Under the Court of Appeals' formulation, an invention is a "process" only if: "(1) it is tied to a particular machine or apparatus, or (2) it transforms a particular article into a different state or thing." 545 F. 3d, at 954. This Court has "more than once cautioned that courts 'should not read into the patent laws limitations and conditions which the legislature has not expressed.'" Diamond v. Diehr, 450 U. S. 175, 182 (1981) (quoting Chakrabarty, supra, at 308; some internal quotation marks omitted). In patent law, as in all statutory construction, "[u]nless otherwise defined, 'words will be interpreted as taking their ordinary, contemporary, common meaning.'" Diehr, supra, at 182 (quoting Perrin v. United States, 444 U. S. 37, 42 (1979)). The Court has read the §101 term "manufacture" in accordance with dictionary definitions, see Chakrabarty, supra, at 308 (citing American Fruit Growers, Inc. v. Brogdex Co., 283 U. S. 1, 11 (1931)), and approved a construction of the term "composition of matter" consistent with common usage, see Chakrabarty, supra, at 308 (citing Shell Development Co. v. Watson, 149 F. Supp. 279, 280 (DC 1957)).

Justice Stevens, in dissenting concurrence, called understanding the "terms in §101" "in light of their" "'ordinary, contemporary, common meaning'" "absurd."

Any suggestion in this Court's case law that the Patent Act's terms deviate from their ordinary meaning has only been an explanation for the exceptions for laws of nature, physical phenomena, and abstract ideas. See Parker v. Flook, 437 U. S. 584, 588-589 (1978). This Court has not indicated that the existence of these well-established exceptions gives the Judiciary carte blanche to impose other limitations that are inconsistent with the text and the statute's purpose and design. Concerns about attempts to call any form of human activity a "process" can be met by making sure the claim meets the requirements of §101.

§ §

**Task goal:**
Print the portion of the patent-law passage that begins with the words containing "Any suggestion in" and ends with "requirements of §101.", reproducing it word for word.

§ §

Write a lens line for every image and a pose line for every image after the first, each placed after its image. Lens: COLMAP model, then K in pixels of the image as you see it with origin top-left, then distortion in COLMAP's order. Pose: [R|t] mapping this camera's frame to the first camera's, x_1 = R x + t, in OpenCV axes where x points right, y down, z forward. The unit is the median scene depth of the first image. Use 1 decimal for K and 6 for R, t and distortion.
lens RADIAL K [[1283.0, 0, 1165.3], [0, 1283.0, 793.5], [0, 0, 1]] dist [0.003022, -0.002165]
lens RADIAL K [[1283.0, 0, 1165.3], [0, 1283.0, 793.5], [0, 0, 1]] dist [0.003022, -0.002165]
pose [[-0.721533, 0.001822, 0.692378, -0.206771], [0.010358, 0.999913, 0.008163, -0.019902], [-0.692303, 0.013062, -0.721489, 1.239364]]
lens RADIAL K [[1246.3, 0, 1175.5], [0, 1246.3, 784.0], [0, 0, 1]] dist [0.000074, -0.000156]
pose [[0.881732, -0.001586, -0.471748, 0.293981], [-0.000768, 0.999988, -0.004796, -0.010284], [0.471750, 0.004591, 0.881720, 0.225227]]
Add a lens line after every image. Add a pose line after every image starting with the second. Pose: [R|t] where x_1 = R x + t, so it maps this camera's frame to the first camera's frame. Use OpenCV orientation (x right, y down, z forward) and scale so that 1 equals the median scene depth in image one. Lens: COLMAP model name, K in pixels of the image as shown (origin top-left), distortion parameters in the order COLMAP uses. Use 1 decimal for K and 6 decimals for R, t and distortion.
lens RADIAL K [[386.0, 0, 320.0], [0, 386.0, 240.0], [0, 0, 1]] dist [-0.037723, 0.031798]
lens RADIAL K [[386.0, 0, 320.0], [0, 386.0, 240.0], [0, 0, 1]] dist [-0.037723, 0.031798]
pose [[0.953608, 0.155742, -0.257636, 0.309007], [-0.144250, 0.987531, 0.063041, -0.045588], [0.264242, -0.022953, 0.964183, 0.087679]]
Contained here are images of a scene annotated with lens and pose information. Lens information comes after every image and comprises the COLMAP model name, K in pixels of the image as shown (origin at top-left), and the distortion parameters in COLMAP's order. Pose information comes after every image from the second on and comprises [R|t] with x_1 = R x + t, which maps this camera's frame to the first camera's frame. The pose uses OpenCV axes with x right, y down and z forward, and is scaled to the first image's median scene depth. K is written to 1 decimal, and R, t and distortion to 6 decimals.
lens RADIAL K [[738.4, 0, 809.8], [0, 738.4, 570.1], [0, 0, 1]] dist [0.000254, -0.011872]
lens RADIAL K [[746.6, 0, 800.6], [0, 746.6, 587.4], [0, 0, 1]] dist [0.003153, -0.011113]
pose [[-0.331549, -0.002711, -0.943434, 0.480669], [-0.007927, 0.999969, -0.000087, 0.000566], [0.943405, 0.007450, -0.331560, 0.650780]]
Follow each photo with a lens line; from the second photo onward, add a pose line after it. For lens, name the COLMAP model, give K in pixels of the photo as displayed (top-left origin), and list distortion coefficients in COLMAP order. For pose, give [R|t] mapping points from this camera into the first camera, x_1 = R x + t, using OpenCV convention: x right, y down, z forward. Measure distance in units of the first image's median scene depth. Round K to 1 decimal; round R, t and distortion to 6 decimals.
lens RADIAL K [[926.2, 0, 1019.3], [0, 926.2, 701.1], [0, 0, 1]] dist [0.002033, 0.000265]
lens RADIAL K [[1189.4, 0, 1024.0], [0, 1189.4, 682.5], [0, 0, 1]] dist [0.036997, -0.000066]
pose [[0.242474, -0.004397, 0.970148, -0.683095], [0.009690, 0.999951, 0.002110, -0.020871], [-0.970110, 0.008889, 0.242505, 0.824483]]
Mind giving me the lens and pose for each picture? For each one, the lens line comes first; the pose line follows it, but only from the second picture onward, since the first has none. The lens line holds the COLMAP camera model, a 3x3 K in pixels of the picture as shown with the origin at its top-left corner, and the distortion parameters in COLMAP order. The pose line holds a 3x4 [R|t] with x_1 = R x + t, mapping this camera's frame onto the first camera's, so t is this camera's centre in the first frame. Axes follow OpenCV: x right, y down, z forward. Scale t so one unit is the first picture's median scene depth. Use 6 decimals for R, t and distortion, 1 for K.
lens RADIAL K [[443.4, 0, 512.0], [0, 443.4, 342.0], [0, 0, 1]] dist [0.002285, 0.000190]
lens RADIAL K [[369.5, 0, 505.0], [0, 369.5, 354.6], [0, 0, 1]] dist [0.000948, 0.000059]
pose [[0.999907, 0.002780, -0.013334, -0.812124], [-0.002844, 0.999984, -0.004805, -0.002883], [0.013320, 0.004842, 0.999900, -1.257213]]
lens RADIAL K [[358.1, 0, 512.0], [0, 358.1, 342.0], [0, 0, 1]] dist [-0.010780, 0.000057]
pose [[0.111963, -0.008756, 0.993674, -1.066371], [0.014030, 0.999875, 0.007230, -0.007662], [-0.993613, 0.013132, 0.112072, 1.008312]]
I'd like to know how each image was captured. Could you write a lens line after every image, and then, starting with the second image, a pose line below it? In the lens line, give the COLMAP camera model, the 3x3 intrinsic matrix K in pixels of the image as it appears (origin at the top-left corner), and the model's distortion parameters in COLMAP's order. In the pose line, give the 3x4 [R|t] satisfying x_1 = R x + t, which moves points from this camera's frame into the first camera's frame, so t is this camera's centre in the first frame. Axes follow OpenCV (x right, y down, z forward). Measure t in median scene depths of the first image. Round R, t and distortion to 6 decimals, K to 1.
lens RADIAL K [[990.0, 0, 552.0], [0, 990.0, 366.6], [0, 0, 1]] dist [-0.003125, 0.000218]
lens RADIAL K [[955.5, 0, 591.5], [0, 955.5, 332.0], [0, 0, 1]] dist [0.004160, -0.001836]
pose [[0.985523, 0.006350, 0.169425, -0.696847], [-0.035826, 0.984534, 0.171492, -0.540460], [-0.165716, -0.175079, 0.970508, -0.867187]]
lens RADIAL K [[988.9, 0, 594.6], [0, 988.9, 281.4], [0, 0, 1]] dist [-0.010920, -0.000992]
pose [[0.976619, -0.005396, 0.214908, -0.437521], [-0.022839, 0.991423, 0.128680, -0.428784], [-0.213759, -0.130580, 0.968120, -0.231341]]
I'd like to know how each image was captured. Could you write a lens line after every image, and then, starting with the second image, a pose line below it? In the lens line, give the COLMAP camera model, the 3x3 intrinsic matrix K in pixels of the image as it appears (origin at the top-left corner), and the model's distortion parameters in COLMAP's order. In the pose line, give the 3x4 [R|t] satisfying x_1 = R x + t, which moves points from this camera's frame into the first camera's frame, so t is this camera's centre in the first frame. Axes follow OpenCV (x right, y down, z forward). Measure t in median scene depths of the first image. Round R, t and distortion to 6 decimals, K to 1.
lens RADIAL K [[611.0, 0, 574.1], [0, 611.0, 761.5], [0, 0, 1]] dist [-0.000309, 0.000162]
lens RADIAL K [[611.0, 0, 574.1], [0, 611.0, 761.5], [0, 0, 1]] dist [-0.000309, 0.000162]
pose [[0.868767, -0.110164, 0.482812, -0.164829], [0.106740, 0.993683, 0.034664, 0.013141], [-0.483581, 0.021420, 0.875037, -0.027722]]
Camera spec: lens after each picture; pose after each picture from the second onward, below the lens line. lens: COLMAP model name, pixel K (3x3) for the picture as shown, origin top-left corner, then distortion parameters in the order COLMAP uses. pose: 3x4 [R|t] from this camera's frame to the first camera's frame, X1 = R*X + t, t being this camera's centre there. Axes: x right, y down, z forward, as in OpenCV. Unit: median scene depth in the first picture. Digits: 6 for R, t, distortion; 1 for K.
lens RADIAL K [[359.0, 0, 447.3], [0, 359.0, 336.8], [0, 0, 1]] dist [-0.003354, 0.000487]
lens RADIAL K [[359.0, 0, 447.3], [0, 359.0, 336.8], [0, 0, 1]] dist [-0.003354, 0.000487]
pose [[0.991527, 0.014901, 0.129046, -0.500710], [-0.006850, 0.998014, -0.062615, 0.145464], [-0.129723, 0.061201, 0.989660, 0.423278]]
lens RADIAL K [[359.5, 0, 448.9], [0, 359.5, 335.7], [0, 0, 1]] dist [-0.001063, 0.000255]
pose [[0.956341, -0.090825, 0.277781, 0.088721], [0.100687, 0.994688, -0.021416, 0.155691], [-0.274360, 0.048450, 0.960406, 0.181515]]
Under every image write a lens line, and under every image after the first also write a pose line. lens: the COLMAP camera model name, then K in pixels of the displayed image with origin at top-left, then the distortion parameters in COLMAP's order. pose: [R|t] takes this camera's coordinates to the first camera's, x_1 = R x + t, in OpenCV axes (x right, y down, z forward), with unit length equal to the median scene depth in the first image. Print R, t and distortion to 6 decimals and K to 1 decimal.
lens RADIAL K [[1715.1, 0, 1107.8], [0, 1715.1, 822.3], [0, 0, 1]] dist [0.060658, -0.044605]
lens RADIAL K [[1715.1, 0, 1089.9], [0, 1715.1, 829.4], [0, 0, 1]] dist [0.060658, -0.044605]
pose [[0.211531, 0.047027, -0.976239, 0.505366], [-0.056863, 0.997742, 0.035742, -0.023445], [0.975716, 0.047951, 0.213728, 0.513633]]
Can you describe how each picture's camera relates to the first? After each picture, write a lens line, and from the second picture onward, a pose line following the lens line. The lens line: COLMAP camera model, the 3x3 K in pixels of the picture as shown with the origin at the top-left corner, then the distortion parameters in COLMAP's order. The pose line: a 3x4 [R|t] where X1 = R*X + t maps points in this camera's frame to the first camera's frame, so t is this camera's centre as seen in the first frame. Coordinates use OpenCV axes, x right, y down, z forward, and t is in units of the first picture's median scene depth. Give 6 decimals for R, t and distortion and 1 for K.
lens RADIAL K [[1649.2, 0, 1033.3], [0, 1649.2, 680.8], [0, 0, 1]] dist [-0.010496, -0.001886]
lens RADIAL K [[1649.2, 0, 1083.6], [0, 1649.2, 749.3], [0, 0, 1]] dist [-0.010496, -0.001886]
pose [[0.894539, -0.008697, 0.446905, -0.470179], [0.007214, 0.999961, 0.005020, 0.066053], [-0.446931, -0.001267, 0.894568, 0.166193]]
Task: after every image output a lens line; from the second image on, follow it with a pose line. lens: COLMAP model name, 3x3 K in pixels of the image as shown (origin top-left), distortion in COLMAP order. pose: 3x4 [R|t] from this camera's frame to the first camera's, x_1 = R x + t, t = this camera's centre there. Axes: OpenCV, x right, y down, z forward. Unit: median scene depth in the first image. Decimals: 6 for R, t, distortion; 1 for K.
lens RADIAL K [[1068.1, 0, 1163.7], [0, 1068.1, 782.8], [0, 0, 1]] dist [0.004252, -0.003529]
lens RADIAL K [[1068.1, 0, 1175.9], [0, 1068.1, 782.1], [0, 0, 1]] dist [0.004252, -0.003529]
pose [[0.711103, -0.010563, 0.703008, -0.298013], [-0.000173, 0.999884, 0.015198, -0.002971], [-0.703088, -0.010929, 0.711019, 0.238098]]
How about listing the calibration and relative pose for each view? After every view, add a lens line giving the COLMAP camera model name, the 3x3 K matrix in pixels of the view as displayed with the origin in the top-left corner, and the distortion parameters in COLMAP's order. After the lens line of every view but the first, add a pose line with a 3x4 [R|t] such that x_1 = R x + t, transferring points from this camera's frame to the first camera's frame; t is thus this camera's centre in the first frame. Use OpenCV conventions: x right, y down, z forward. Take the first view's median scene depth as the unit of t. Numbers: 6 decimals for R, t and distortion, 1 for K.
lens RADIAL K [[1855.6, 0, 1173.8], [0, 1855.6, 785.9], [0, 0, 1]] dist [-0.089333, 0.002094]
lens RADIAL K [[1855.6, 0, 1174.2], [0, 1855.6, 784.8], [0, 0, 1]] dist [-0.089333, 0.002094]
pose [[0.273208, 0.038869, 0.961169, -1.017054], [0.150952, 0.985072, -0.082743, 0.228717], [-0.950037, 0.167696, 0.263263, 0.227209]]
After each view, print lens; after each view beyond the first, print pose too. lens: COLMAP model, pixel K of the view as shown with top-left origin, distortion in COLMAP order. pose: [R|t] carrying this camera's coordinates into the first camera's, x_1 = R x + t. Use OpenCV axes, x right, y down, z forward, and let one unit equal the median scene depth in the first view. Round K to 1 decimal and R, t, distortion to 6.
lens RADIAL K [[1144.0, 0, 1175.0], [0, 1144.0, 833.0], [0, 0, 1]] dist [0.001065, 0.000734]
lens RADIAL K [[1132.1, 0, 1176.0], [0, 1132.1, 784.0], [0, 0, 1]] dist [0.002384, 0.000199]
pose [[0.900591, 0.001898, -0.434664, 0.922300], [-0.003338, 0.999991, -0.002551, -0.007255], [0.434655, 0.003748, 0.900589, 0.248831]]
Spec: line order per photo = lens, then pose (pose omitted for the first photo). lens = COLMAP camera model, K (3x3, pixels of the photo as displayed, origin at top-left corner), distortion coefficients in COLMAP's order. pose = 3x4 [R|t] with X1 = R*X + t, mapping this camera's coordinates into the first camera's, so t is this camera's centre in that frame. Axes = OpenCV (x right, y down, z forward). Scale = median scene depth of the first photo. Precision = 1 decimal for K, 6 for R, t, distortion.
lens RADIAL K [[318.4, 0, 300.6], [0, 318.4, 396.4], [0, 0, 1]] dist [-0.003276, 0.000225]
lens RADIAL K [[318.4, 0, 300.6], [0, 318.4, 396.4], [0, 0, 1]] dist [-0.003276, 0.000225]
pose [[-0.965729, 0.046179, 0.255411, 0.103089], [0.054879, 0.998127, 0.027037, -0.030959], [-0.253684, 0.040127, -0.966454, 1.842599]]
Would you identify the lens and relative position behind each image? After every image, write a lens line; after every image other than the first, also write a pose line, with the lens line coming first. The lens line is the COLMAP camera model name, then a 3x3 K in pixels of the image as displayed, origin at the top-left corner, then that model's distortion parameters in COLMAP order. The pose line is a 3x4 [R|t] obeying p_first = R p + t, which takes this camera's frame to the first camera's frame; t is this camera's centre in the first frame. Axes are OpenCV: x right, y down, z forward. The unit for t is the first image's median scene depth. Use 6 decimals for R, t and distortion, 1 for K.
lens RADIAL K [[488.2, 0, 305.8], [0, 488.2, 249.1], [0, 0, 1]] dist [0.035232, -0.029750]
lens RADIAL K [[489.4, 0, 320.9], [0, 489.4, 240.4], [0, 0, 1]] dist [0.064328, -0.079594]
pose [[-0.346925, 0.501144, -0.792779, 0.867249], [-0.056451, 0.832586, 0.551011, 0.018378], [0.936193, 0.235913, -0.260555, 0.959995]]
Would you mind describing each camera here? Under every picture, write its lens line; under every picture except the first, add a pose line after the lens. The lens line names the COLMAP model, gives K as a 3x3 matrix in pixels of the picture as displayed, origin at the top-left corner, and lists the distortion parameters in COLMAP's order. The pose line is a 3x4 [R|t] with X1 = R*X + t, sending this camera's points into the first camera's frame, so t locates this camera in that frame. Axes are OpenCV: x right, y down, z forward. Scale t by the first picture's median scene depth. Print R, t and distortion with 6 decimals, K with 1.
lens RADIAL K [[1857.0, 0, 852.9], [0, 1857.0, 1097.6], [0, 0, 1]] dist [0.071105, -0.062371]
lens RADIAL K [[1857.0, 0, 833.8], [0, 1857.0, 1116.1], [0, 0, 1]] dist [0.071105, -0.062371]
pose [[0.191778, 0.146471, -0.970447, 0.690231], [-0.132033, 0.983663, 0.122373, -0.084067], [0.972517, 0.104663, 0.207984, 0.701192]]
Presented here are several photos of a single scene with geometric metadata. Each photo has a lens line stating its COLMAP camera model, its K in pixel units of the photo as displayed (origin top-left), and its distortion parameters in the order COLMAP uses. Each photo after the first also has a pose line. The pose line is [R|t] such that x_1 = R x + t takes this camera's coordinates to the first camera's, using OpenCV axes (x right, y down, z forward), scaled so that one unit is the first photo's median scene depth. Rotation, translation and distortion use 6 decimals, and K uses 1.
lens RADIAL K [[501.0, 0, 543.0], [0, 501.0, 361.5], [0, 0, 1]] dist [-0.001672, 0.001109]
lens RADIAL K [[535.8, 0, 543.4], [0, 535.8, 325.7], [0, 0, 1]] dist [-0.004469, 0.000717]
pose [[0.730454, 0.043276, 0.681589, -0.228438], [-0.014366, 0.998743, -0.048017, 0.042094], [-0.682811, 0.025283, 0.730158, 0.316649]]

§ §

**Expected output:**
Any suggestion in this Court's case law that the Patent Act's terms deviate from their ordinary meaning has only been an explanation for the exceptions for laws of nature, physical phenomena, and abstract ideas. See Parker v. Flook, 437 U. S. 584, 588-589 (1978). This Court has not indicated that the existence of these well-established exceptions gives the Judiciary carte blanche to impose other limitations that are inconsistent with the text and the statute's purpose and design. Concerns about attempts to call any form of human activity a "process" can be met by making sure the claim meets the requirements of §101.